WHAT YOU WILL DO:
Would you retype the whole listing exactly?

▽

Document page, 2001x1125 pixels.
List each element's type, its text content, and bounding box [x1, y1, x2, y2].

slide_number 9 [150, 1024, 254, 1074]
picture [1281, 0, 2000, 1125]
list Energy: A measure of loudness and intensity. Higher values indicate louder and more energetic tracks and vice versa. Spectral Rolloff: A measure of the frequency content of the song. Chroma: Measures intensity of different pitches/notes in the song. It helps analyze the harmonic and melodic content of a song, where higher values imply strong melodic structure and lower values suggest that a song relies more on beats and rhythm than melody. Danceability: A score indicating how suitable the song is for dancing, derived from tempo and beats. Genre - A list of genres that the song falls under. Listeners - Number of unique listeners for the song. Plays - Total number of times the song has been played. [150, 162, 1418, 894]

△

COMPLETED TASK:
Document page, 2001x1125 pixels.
List each element's type, its text content, and bounding box [x1, y1, x2, y2].

slide_number 9 [150, 1024, 254, 1074]
picture [1281, 0, 2000, 1125]
list Energy: A measure of loudness and intensity. Higher values indicate louder and more energetic tracks and vice versa. Spectral Rolloff: A measure of the frequency content of the song. Chroma: Measures intensity of different pitches/notes in the song. It helps analyze the harmonic and melodic content of a song, where higher values imply strong melodic structure and lower values suggest that a song relies more on beats and rhythm than melody. Danceability: A score indicating how suitable the song is for dancing, derived from tempo and beats. Genre - A list of genres that the song falls under. Listeners - Number of unique listeners for the song. Plays - Total number of times the song has been played. [150, 162, 1418, 894]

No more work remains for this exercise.